At Brandeis, the Jewish-founded university in Boston, he was taught by Alexander Altmann, newly arrived from Manchester. “He taught a brilliant course on classical Judaism,” he recalls. “He wanted the job at Brandeis, this was his trial year. All semester, he taught with bare head even though he had been an Orthodox rabbi in England because he knew that was the university game.
“One day he comes into class and I see him pacing more nervously than usual at the front of the room. The door to the classroom had a window and he peers out, slips a kippah from his pocket and reads a passage from the Zohar [the central kabbalistic text). Then he takes the kippah off and puts it away. I understood — this book was so holy, he couldn’t possibly read it without his head covered. It made a very great impression on us.”

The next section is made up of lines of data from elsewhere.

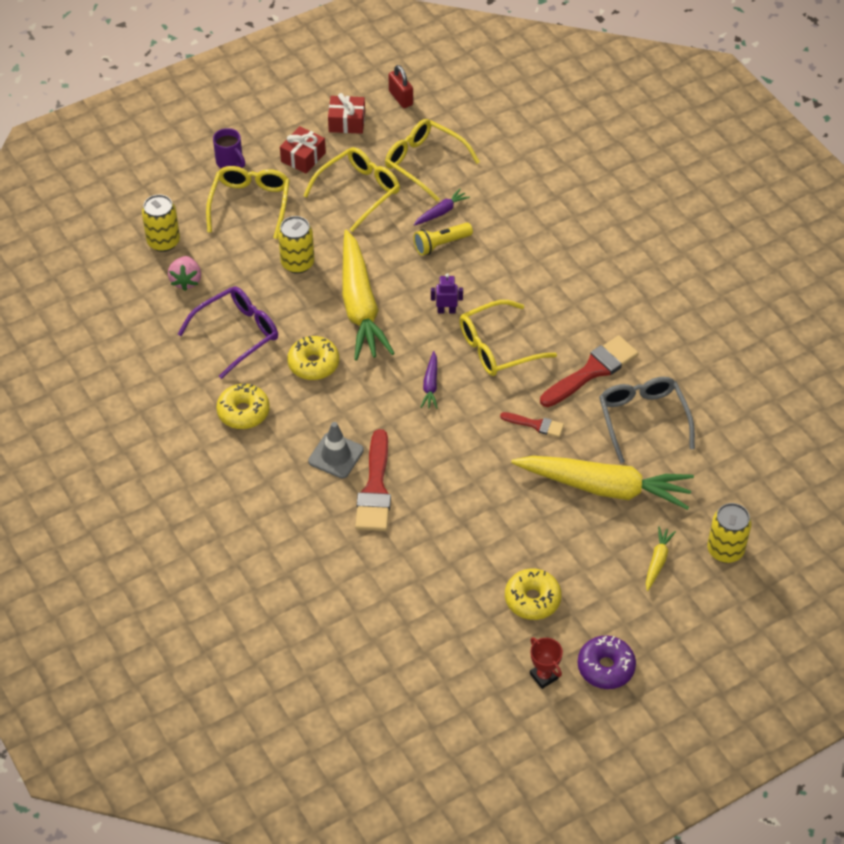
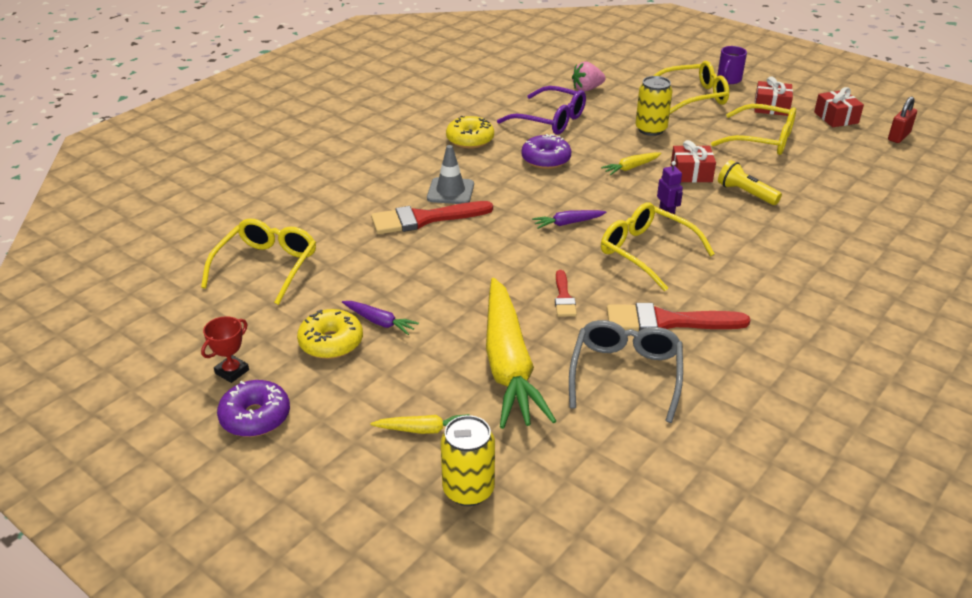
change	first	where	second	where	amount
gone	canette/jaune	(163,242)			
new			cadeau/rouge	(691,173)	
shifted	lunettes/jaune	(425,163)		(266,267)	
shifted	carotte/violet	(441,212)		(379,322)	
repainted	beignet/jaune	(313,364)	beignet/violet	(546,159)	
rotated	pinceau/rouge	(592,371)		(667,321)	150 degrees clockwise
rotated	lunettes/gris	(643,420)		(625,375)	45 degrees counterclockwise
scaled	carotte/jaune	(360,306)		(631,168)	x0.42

Altmann gave the first course on mysticism at an American university. Around the same time, aged 20, Rabbi Green read the essay on the principles of Chasidism by Hillel Zeitlin (who perished in the Warsaw ghetto). “It wasn’t about God gave the Torah and that’s the answer,” he says, “It was, there is some mysterious essence to the world that unifies and illumines it. It was the pursuit of that truth and that language that struck me and later on, I came to realise this was a sort of monist theology — not just that there was one God, but there was only One and it’s about the oneness of Being and a Judaism that uncovers the secret of oneness of Being.”
His 2010 book, Radical Judaism, defines our awareness of the sacred as “an inward, mysterious sense of awesome presence”. It may come upon us in moments of great beauty, witnessing a mountain-top panorama, for example, or a sunset over the sea. The purpose of prayer and ritual is to remember those moments of transcendence when “the mask of ordinariness” falls away.

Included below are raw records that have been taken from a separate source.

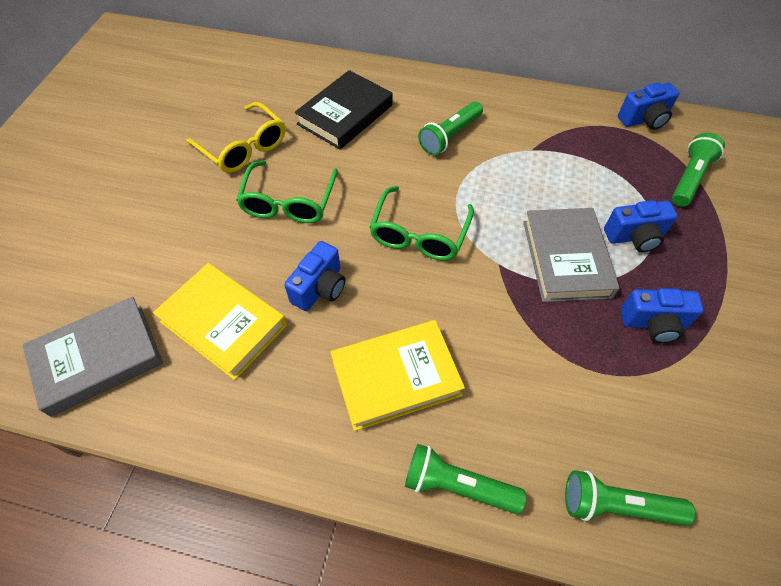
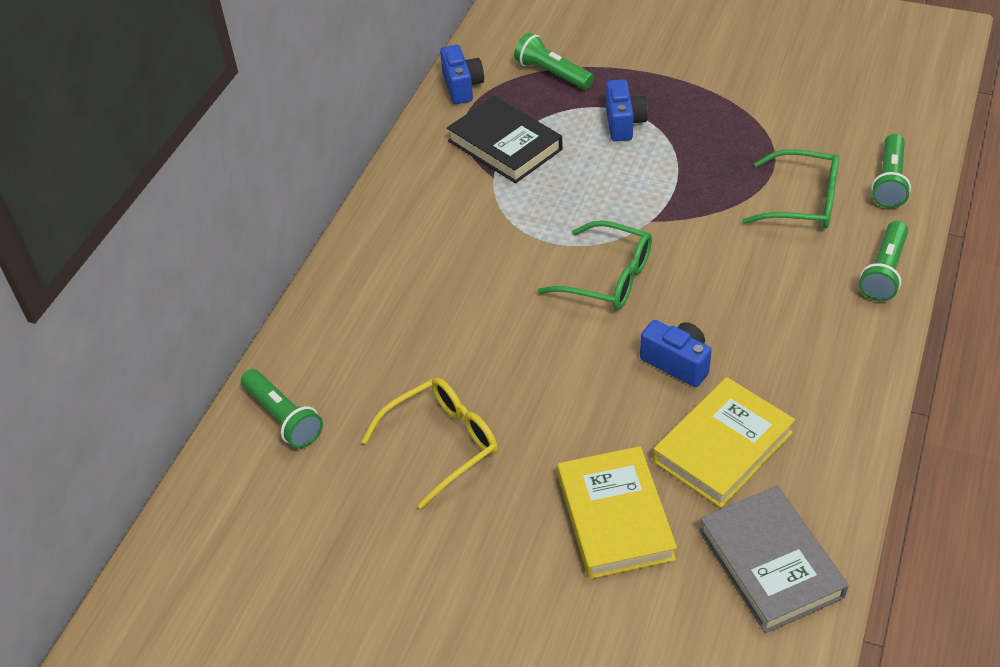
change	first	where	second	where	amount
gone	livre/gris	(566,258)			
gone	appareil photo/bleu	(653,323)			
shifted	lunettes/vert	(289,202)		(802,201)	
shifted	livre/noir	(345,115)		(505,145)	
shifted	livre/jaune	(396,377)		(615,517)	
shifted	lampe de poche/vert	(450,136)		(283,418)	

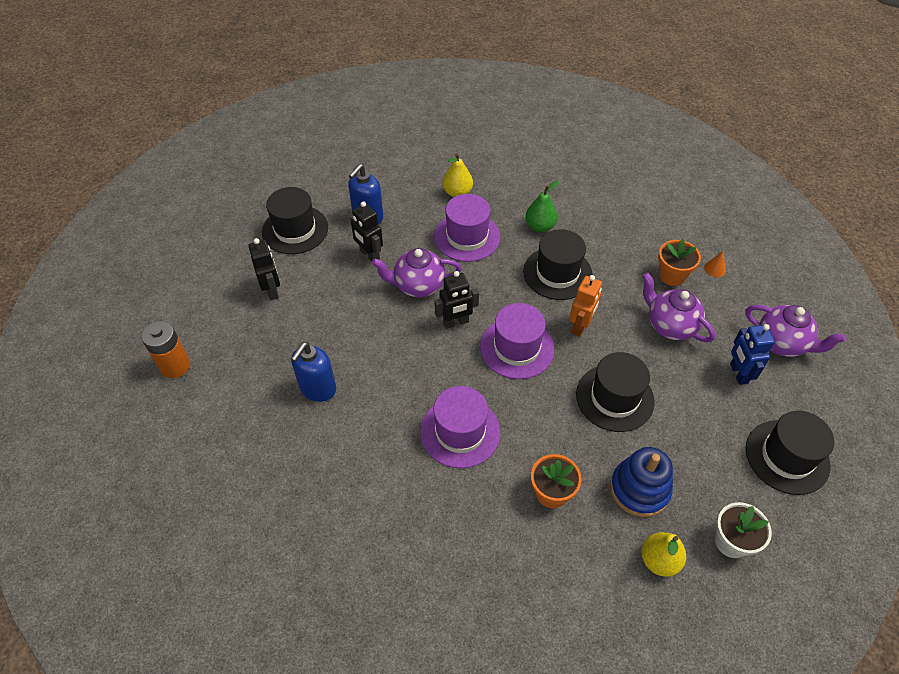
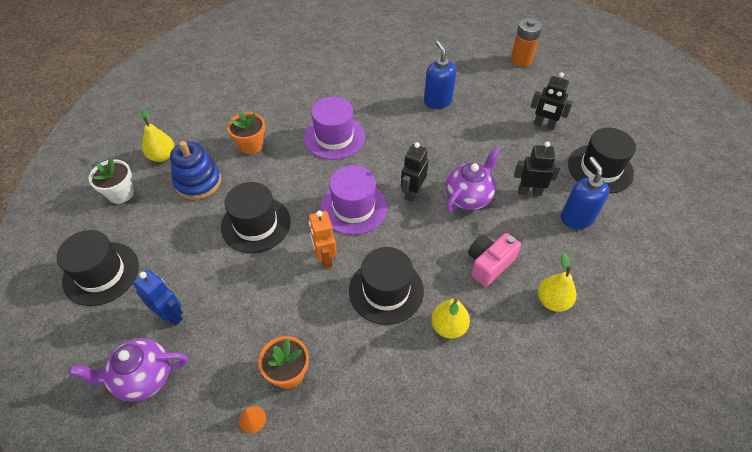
change	first	where	second	where	amount
gone	théière/violet	(670,326)			
swapped	chapeau/violet	(467,237)	appareil photo/rose	(489,264)	
repainted	poire/vert	(539,226)	poire/jaune	(448,326)	

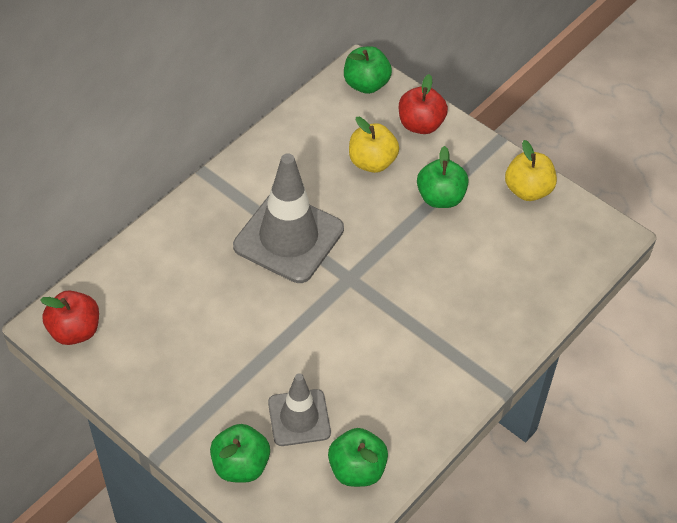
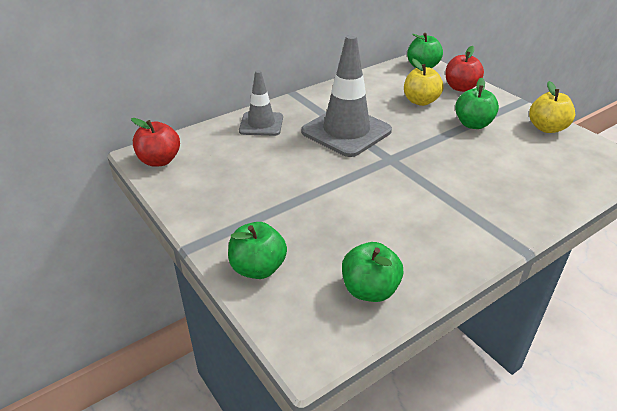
change	first	where	second	where	amount
shifted	cône de chantier/gris	(299,418)		(261,124)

For some, such experiences may be just be a matter of excited neurons. “It is brain chemistry,” he says, “but not mere brain chemistry. We are boxes of chemicals, but we are more than that. It is a transcendent mystery we confront that our brain chemistry allows us to be open to.”
Over the years,“one of the things that has troubled me is how many Jewish seekers there are, people who were born Jews and who really care about spiritual questions, that are turning elsewhere, especially to Buddhism.”

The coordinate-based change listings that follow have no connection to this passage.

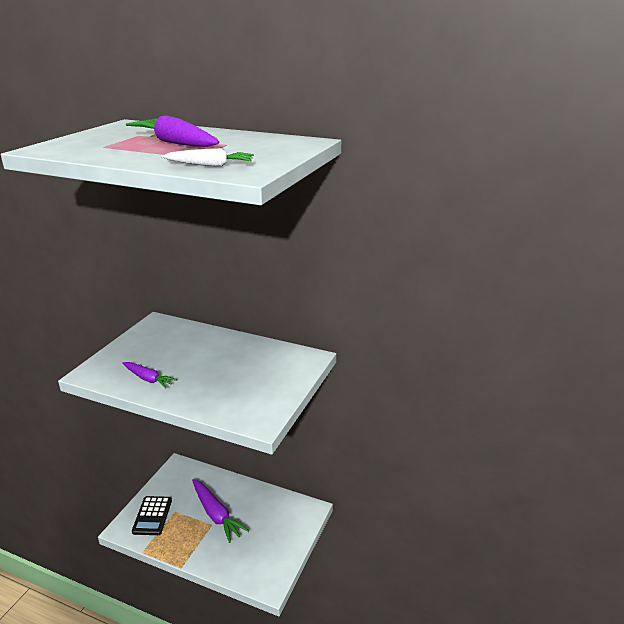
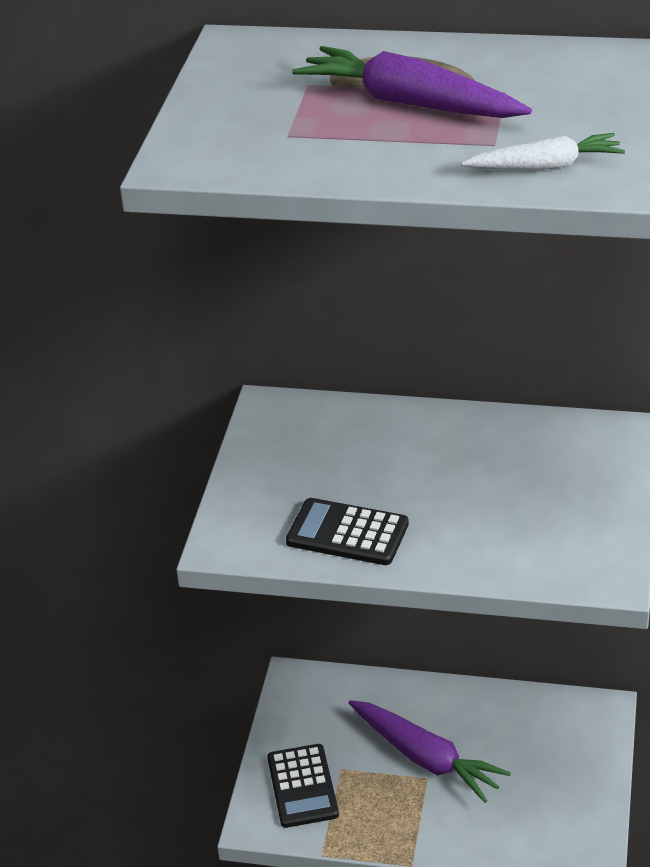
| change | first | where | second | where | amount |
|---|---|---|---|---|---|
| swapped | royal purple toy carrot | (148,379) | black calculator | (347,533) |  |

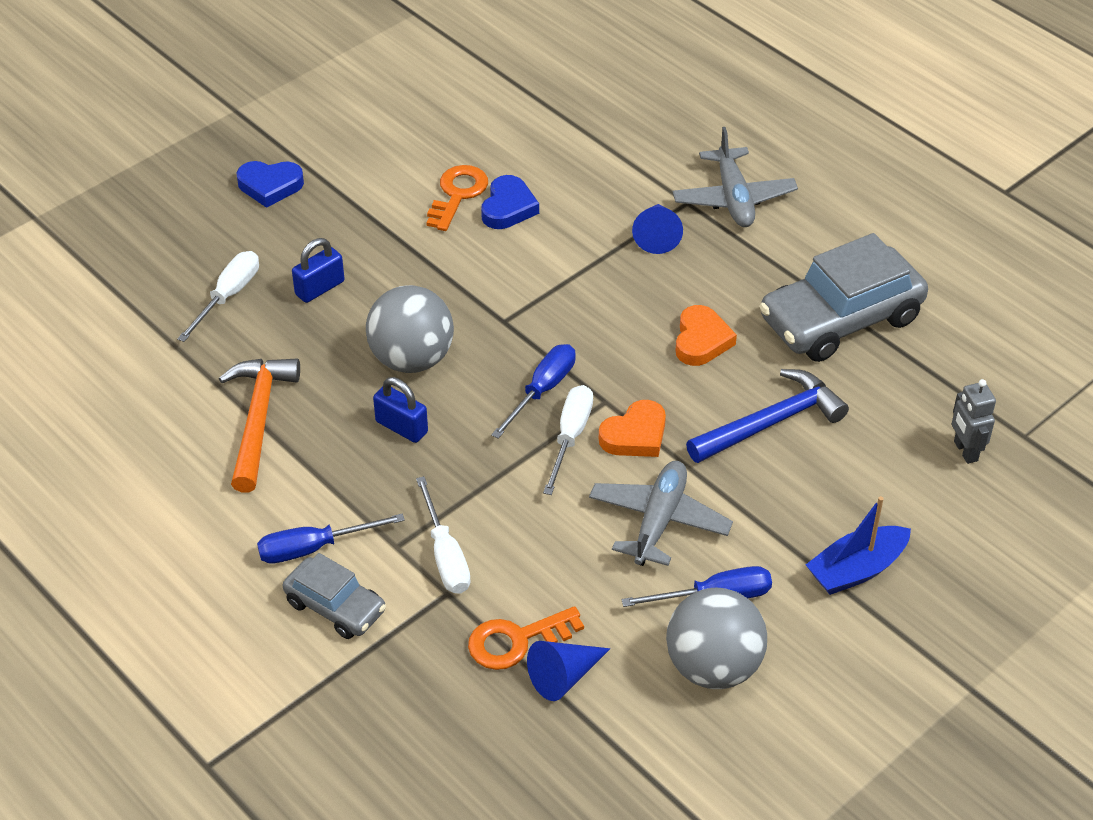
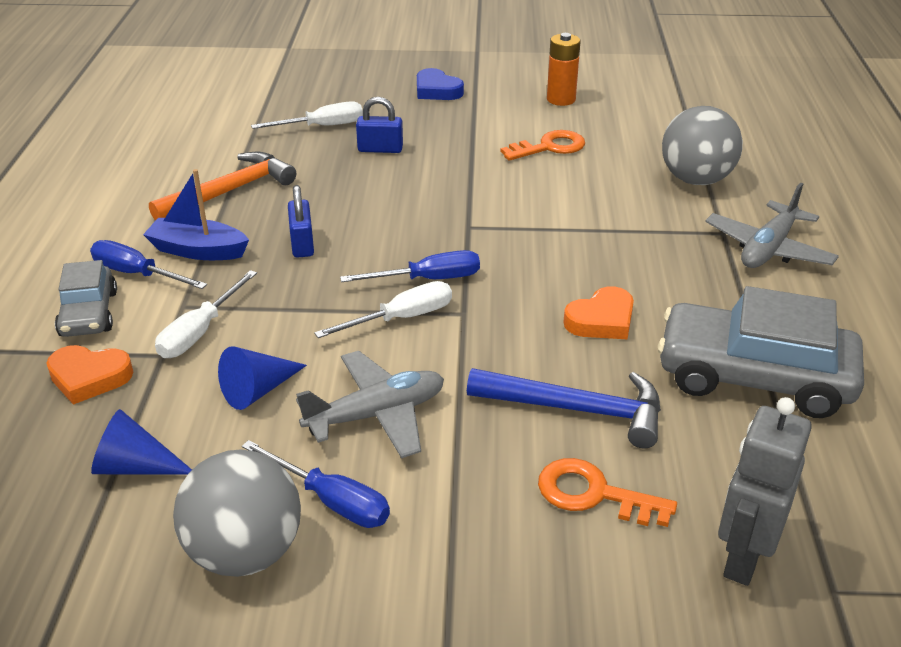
| change | first | where | second | where | amount |
|---|---|---|---|---|---|
| shifted | gray ball | (412,359) |  | (696,180) |  |
| shifted | orange-coloured latchkey | (516,641) |  | (594,494) |  |
| gone | blue heart shape | (508,207) |  |  |  |
| shifted | orange-coloured heart shape | (635,435) |  | (89,377) |  |
| shifted | blue cone | (657,236) |  | (258,390) |  |
| shifted | blue toy boat | (856,570) |  | (198,250) |  |
| scaled | gray toy robot | (965,451) |  | (743,558) | x1.54 |
| new |  |  | orange-coloured battery | (561,99) |  |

To reach them, he has sought a “religious language that both inspires and feels intellectually honest to us as postmodern people. I turned to the Jewish mystical tradition because it allowed me to do that.”
In between his UK trips, he has visited Israel to launch the revised, Hebrew version of Radical Judaism. Due out next year are a two-volume essay collection he has jointly edited on neo-Chasidism — which includes a modern view of such topics as halachah, the environment and psychotherapy — as well as his translation of his favourite Chasidic master, the Meor Einayim (“Light of the Eyes”), Rabbi Menachem Twersky of Chernobyl.
One of the founders of the independent chavurah movement in the 1960s in America, he is only too aware that in Judaism, as other faiths, it is the more conservative forces which appear to be gaining ground. Assimilation continues apace — “if I look at the grandchildren of my first cousins, most will not be Jews.”
But he also sees “great pockets of energy” within Judaism’s liberal movements and more adults “who want to learn that I ever saw before”.
The best of Jewish tradition is what the classical sage Ben Azzai tells Rabbi Akiva: “the greatest most fundamental teaching of Torah is that every human being is the image of God. That’s taken right out of the Talmud, klal gadol, the most important rule of Judaism. To betray that for a kind of narrow exclusivism is a betrayal of what the best of Torah has to offer.”